Meta’s acquisition of Limitless marks a strategic push into AI-enabled wearables, prompting the startup to halt hardware sales, wind down software products and shift its customer base to a new support model.
Meta has acquired Limitless, the AI startup formerly known as Rewind, marking a significant shift for the company best known for its conversation-recording wearable pendant. The acquisition was announced last week on December 5 through Limitless’ website, confirming the end of its hardware sales and the winding down of its software products over the next year.

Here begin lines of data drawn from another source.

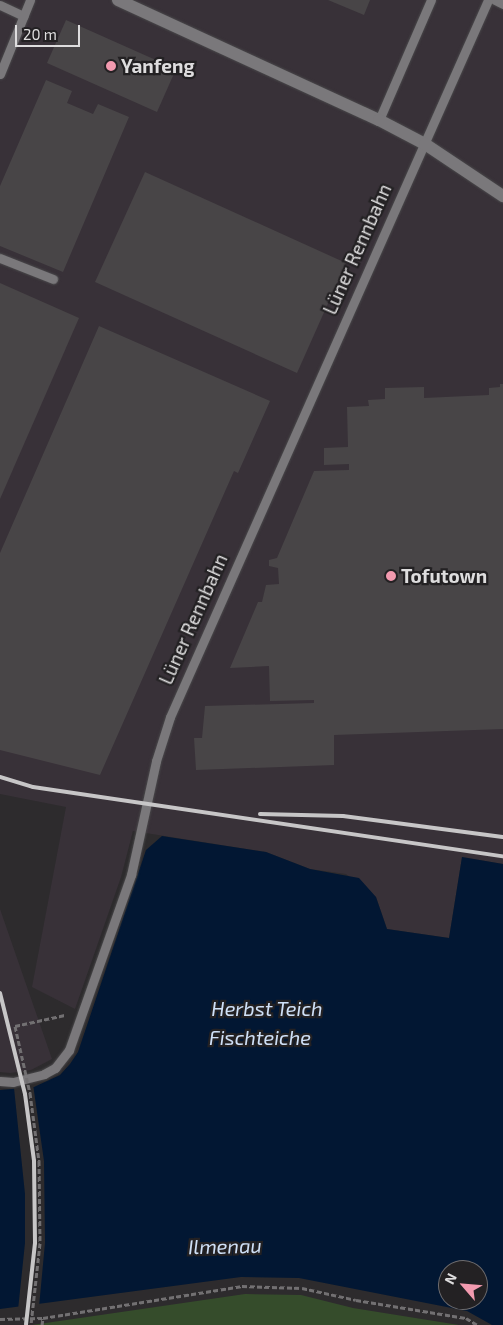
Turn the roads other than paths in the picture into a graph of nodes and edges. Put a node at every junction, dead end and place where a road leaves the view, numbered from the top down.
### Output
1 (30, 0) edge
2 (118, 0) edge
3 (431, 0) edge
4 (488, 0) edge
5 (495, 0) edge
6 (503, 4) edge
7 (0, 5) edge
8 (24, 16) junction
9 (0, 74) edge
10 (378, 120) junction
11 (425, 144) junction
12 (503, 196) edge
13 (0, 258) edge
14 (53, 279) dead end
15 (0, 1081) edge

1 - 8 lane
2 - 10 street
3 - 10 lane
4 - 11 lane, Lüner Rennbahn
5 - 6 lane
7 - 8 lane
8 - 9 lane
10 - 11 street
11 - 12 street
11 - 15 lane, Lüner Rennbahn
13 - 14 lane

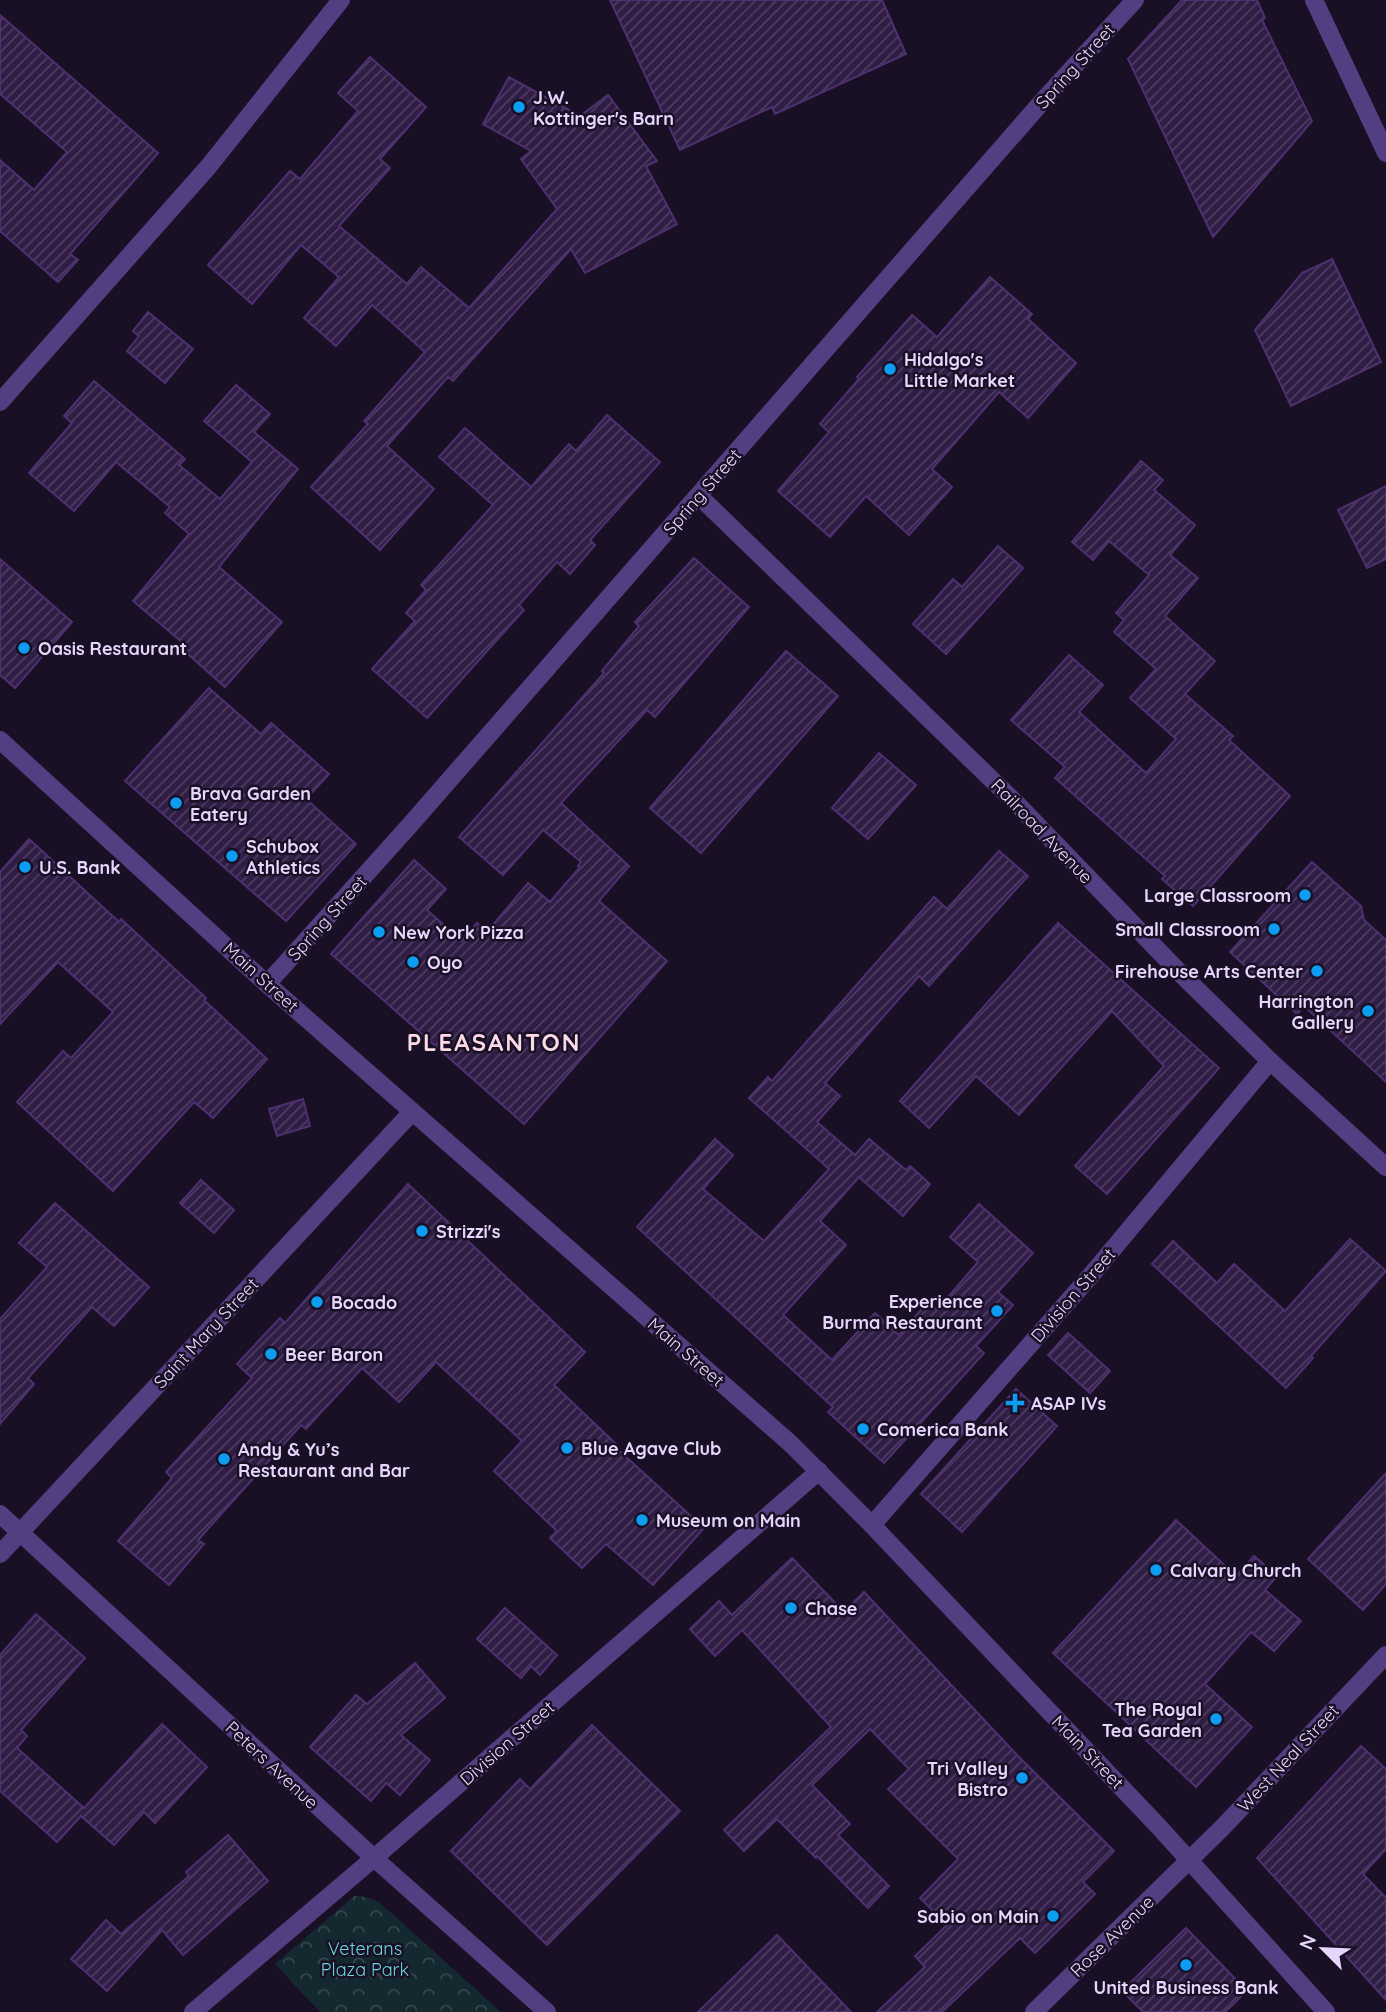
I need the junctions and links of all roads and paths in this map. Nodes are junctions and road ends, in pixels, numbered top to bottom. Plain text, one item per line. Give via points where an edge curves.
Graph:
1 (1135, 0) edge
2 (1314, 0) edge
3 (338, 1) edge
4 (1386, 153) edge
5 (0, 402) edge
6 (699, 496) junction
7 (0, 740) edge
8 (267, 984) junction
9 (1270, 1061) junction
10 (412, 1112) junction
11 (1386, 1167) edge
12 (819, 1471) junction
13 (0, 1514) edge
14 (872, 1525) junction
15 (20, 1532) junction
16 (0, 1554) edge
17 (1386, 1655) edge
18 (374, 1858) junction
19 (1189, 1860) junction
20 (193, 2012) edge
21 (547, 2012) edge
22 (1034, 2012) edge
23 (1326, 2012) edge

1 - 6 street, Spring Street
2 - 4 street
3 - 5 street via 209,166
6 - 8 street, Spring Street
6 - 9 street, Railroad Avenue via 1019,806
7 - 8 street, Main Street
8 - 10 street, Main Street
9 - 11 street, Railroad Avenue
9 - 14 street, Division Street via 1101,1264
10 - 12 street, Main Street
10 - 15 street, Saint Mary Street
12 - 14 street, Main Street
12 - 18 street, Division Street
13 - 15 street, Peters Avenue
14 - 19 street, Main Street
15 - 16 street, Saint Mary Street
15 - 18 street, Peters Avenue
17 - 19 street, West Neal Street
18 - 20 street, Division Street
18 - 21 street, Peters Avenue
19 - 22 street, Rose Avenue
19 - 23 street, Main Street

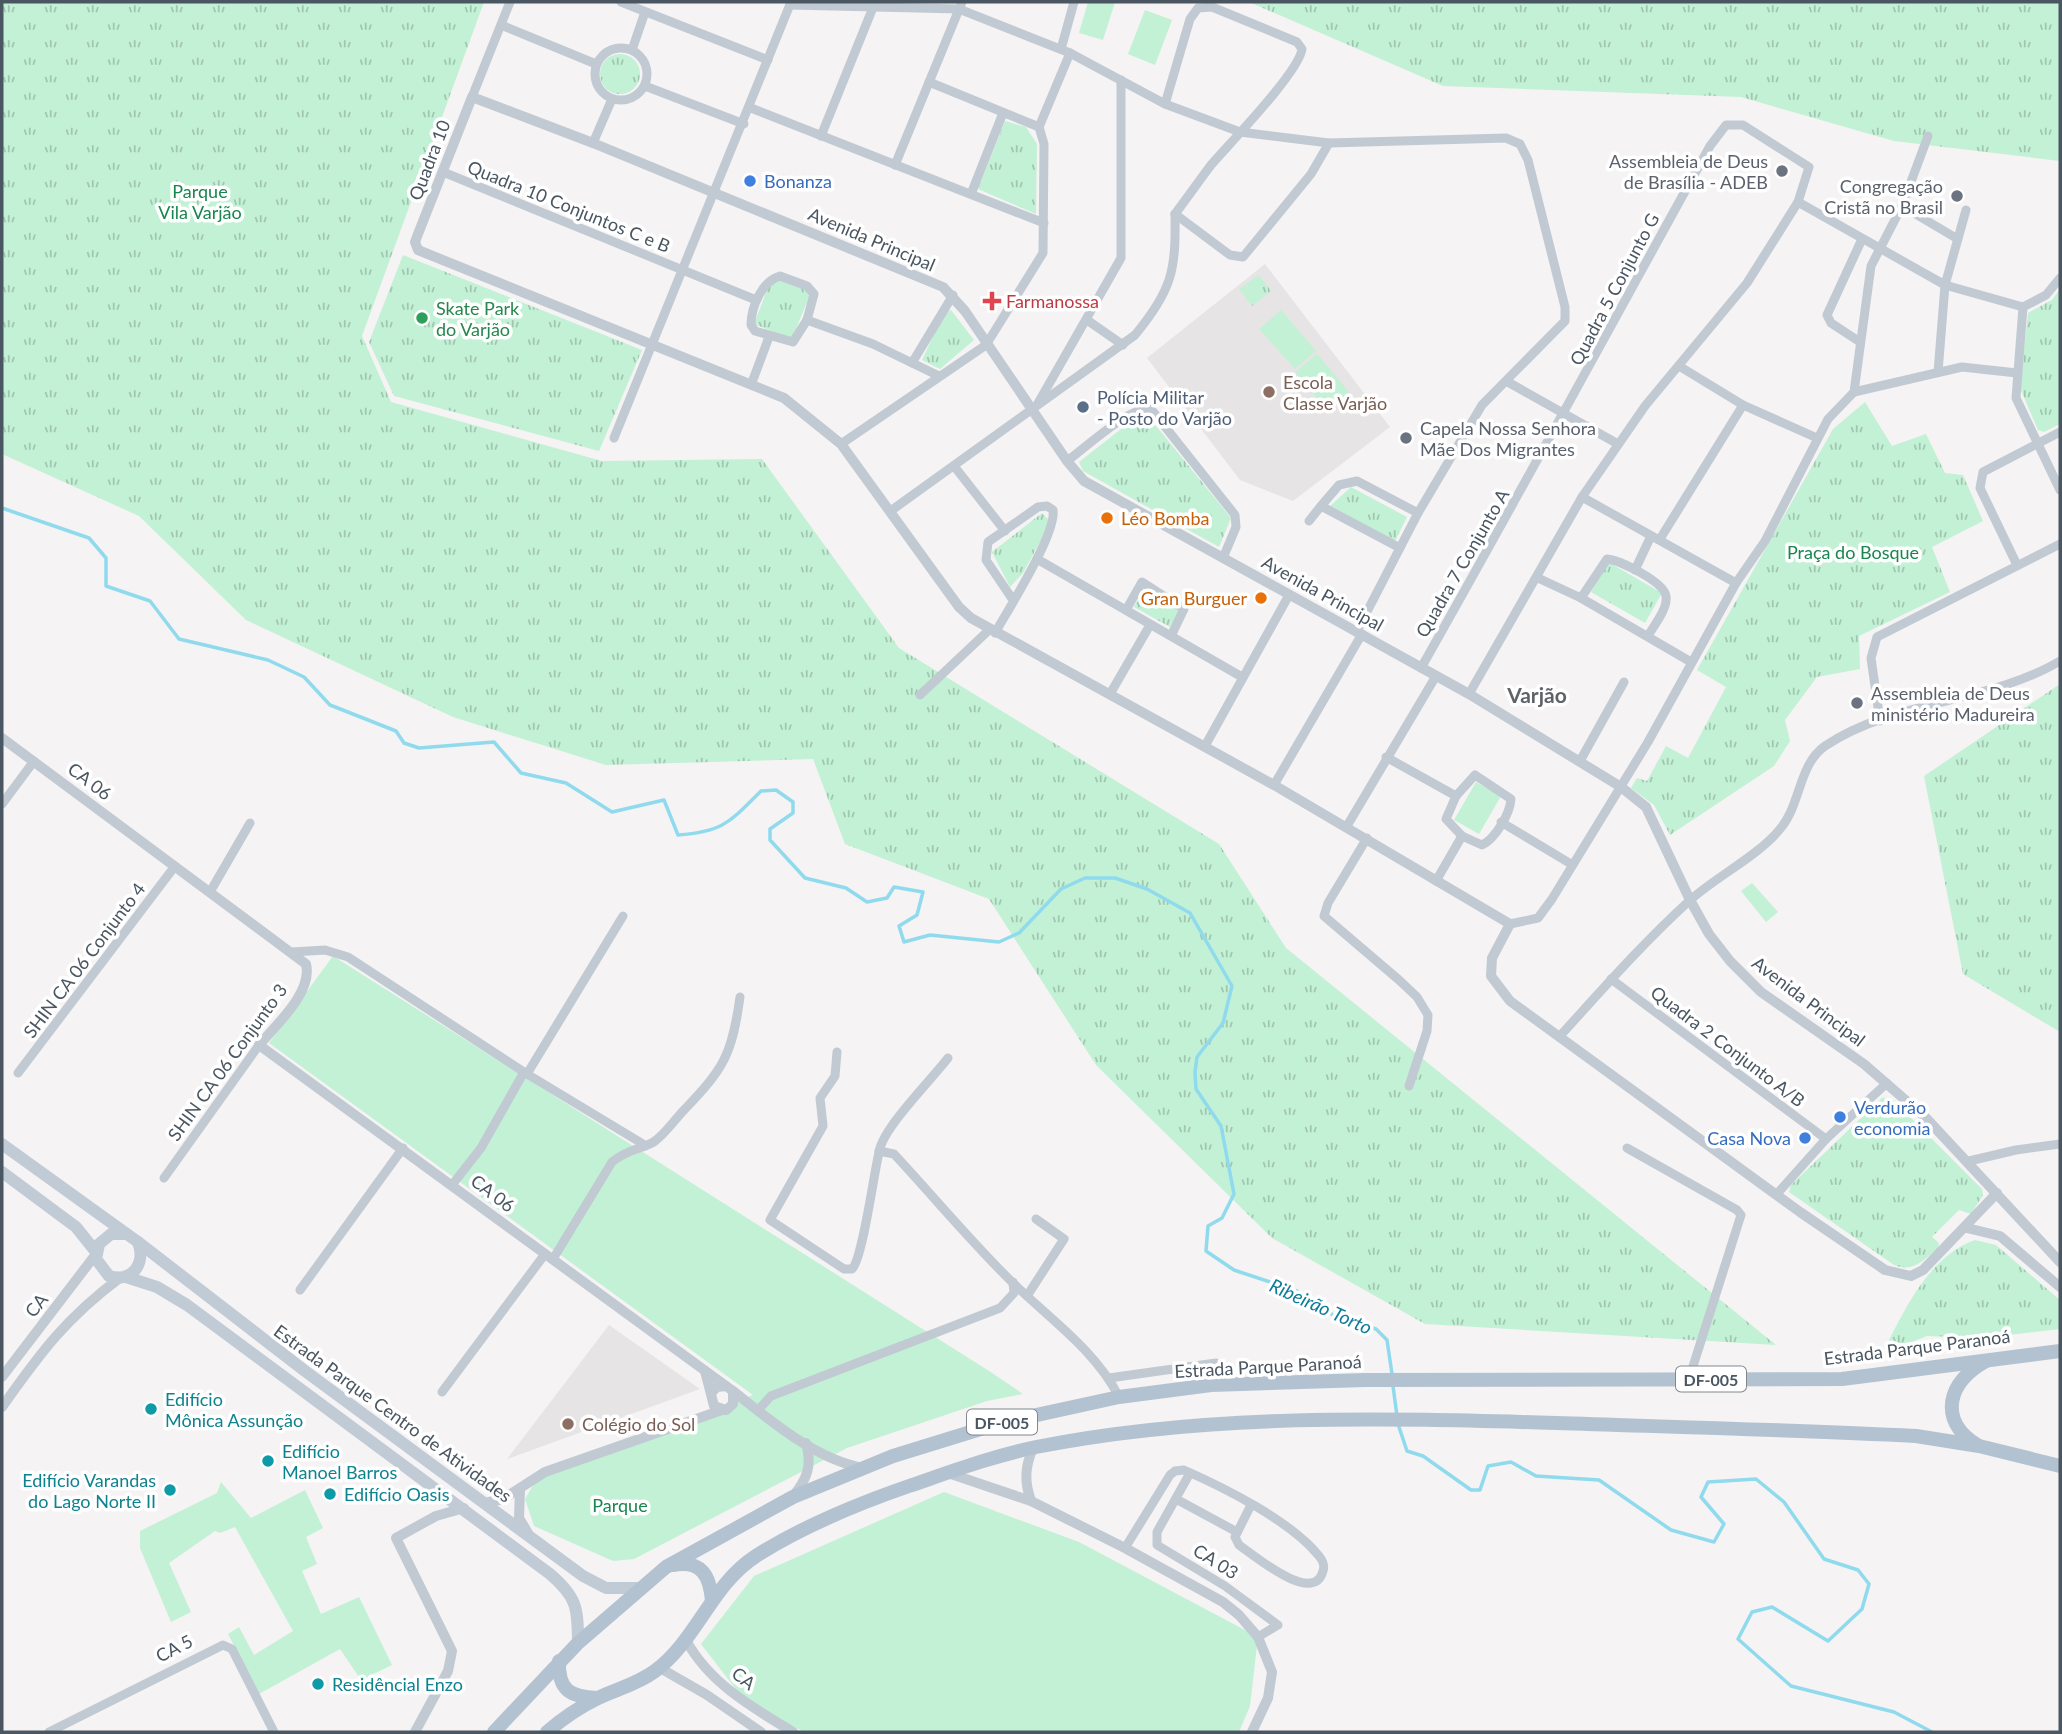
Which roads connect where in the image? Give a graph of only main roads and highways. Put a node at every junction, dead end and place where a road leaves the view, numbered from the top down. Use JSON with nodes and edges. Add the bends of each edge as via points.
{"nodes":[{"id":1,"x":2,"y":1144,"type":"edge"},
{"id":2,"x":2,"y":1172,"type":"edge"},
{"id":3,"x":133,"y":1238,"type":"junction"},
{"id":4,"x":96,"y":1253,"type":"junction"},
{"id":5,"x":123,"y":1277,"type":"junction"},
{"id":6,"x":2057,"y":1349,"type":"edge"},
{"id":7,"x":1994,"y":1357,"type":"junction"},
{"id":8,"x":1979,"y":1446,"type":"junction"},
{"id":9,"x":2060,"y":1466,"type":"edge"},
{"id":10,"x":666,"y":1567,"type":"junction"},
{"id":11,"x":638,"y":1588,"type":"junction"},
{"id":12,"x":712,"y":1601,"type":"junction"},
{"id":13,"x":578,"y":1643,"type":"junction"},
{"id":14,"x":559,"y":1661,"type":"junction"},
{"id":15,"x":598,"y":1698,"type":"junction"},
{"id":16,"x":494,"y":1732,"type":"edge"},
{"id":17,"x":547,"y":1732,"type":"edge"}],
"edges":[{"from":1,"to":3,"type":"main road","name":"Estrada Parque Centro de Atividades"},
{"from":2,"to":4,"type":"main road","via":[[76,1227]]},
{"from":3,"to":4,"type":"main road","via":[[111,1234]]},
{"from":3,"to":5,"type":"main road","via":[[140,1264]]},
{"from":3,"to":11,"type":"main road","name":"Estrada Parque Centro de Atividades","via":[[594,1583],[606,1588]]},
{"from":4,"to":5,"type":"main road","via":[[103,1272]]},
{"from":5,"to":13,"type":"main road","name":"Estrada Parque Centro de Atividades","via":[[157,1287],[187,1305],[564,1586],[578,1608]]},
{"from":6,"to":7,"type":"main road","name":"Estrada Parque Paranoá","number":"DF-005"},
{"from":7,"to":8,"type":"main road","via":[[1965,1375],[1952,1398],[1961,1433]]},
{"from":7,"to":10,"type":"main road","name":"Estrada Parque Paranoá","number":"DF-005","via":[[1842,1379],[1365,1380],[1211,1385],[1119,1397],[1000,1423],[863,1468],[793,1497]]},
{"from":8,"to":9,"type":"main road","number":"DF-005"},
{"from":8,"to":12,"type":"main road","number":"DF-005","via":[[1903,1435],[1426,1419],[1165,1428],[1033,1448],[948,1472],[827,1518],[757,1555]]},
{"from":10,"to":11,"type":"main road","name":"Estrada Parque Paranoá","number":"DF-005"},
{"from":10,"to":12,"type":"main road","via":[[693,1564],[701,1568],[708,1576]]},
{"from":11,"to":13,"type":"main road","name":"Estrada Parque Paranoá","number":"DF-005"},
{"from":12,"to":15,"type":"main road","number":"DF-005","via":[[660,1668],[641,1682]]},
{"from":13,"to":14,"type":"main road","name":"Estrada Parque Paranoá","number":"DF-005"},
{"from":14,"to":15,"type":"main road","via":[[564,1690]]},
{"from":14,"to":16,"type":"main road","name":"Estrada Parque Paranoá","number":"DF-005"},
{"from":15,"to":17,"type":"main road","number":"DF-005"}]}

Limitless ends hardware sales, moves users to free plan
Under the new arrangement, Limitless will continue supporting existing customers for 12 months, but its $99 wearable pendant — designed to clip onto clothing or be worn as a necklace — will no longer be available for purchase. Users will also be shifted to the company’s Unlimited Plan at no cost as the startup phases out other offerings, including its desktop-recording software previously branded as Rewind.
Founded by Brett Bejcek and Dan Siroker, Limitless had repositioned itself as a hardware maker last year amid a growing market for AI-powered wearables. However, the company acknowledged that intensifying competition from large platforms, including Meta and OpenAI, made it increasingly difficult for a small hardware startup to compete.
Meta integrates team into reality labs
In its announcement, Limitless said it shares Meta’s goal of bringing “personal superintelligence to everyone,” particularly through AI-enabled wearables. Meta, which is currently investing in AR/AI glasses through its Ray-Ban Meta lineup, confirmed the acquisition and said the Limitless team will join its Reality Labs wearables division. The company did not disclose product-specific plans.
Limitless customers will be able to export or delete their stored data. Before the acquisition, the startup had raised more than $33 million from investors including a16z, First Round Capital and NEA.